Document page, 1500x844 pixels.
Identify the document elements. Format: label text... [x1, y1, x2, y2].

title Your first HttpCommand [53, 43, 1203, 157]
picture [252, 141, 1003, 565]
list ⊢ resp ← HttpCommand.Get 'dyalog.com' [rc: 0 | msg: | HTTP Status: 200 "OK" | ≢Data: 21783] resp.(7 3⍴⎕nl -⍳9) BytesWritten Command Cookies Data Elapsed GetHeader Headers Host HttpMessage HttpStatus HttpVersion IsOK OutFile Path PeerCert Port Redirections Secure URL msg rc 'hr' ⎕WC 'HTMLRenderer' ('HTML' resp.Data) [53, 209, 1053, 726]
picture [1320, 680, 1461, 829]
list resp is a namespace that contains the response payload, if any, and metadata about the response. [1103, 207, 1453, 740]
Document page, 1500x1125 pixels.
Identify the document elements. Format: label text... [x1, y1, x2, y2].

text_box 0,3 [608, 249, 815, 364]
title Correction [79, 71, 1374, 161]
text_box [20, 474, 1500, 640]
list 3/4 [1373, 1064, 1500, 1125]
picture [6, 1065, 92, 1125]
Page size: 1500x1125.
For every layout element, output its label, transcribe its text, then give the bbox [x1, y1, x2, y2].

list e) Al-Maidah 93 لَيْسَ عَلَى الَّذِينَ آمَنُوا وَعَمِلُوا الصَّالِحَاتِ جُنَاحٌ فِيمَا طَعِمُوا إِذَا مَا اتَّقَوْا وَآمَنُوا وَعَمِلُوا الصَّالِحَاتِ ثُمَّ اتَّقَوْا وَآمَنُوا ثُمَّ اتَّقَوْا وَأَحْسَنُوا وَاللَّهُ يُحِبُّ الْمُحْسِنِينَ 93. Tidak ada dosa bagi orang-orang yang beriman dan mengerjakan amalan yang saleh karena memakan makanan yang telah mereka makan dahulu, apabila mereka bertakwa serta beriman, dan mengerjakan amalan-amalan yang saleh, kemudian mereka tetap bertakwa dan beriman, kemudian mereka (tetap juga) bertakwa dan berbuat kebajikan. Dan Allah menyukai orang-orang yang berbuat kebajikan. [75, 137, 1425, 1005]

▸ **About this exercise**:
Reply with nothing except the number of lines in the listing above that include the string "pixels".

▸ **Solution to this task**:
2